*** DATASET Section Begins ***

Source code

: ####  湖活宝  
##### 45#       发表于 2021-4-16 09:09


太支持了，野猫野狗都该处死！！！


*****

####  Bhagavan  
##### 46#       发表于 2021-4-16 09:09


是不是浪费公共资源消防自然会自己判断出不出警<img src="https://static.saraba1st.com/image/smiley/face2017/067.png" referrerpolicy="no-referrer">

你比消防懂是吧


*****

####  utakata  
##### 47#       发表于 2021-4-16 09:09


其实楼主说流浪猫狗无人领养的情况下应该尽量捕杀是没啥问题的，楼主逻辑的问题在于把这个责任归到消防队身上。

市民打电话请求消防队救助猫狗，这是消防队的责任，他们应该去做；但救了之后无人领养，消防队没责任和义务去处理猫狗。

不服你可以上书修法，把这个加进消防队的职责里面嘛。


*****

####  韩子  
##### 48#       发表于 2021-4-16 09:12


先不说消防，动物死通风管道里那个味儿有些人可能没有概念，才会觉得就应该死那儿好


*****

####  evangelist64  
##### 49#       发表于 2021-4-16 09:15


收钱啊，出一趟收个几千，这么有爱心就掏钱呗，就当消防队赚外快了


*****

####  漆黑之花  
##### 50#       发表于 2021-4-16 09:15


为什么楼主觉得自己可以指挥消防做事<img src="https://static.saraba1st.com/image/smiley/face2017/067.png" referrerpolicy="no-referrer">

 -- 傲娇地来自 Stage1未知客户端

*** DATASET Section Ends ***

Line by line, retype all of the entries.

Source code

: ####  湖活宝  
##### 45#       发表于 2021-4-16 09:09


太支持了，野猫野狗都该处死！！！


*****

####  Bhagavan  
##### 46#       发表于 2021-4-16 09:09


是不是浪费公共资源消防自然会自己判断出不出警<img src="https://static.saraba1st.com/image/smiley/face2017/067.png" referrerpolicy="no-referrer">

你比消防懂是吧


*****

####  utakata  
##### 47#       发表于 2021-4-16 09:09


其实楼主说流浪猫狗无人领养的情况下应该尽量捕杀是没啥问题的，楼主逻辑的问题在于把这个责任归到消防队身上。

市民打电话请求消防队救助猫狗，这是消防队的责任，他们应该去做；但救了之后无人领养，消防队没责任和义务去处理猫狗。

不服你可以上书修法，把这个加进消防队的职责里面嘛。


*****

####  韩子  
##### 48#       发表于 2021-4-16 09:12


先不说消防，动物死通风管道里那个味儿有些人可能没有概念，才会觉得就应该死那儿好


*****

####  evangelist64  
##### 49#       发表于 2021-4-16 09:15


收钱啊，出一趟收个几千，这么有爱心就掏钱呗，就当消防队赚外快了


*****

####  漆黑之花  
##### 50#       发表于 2021-4-16 09:15


为什么楼主觉得自己可以指挥消防做事<img src="https://static.saraba1st.com/image/smiley/face2017/067.png" referrerpolicy="no-referrer">

 -- 傲娇地来自 Stage1未知客户端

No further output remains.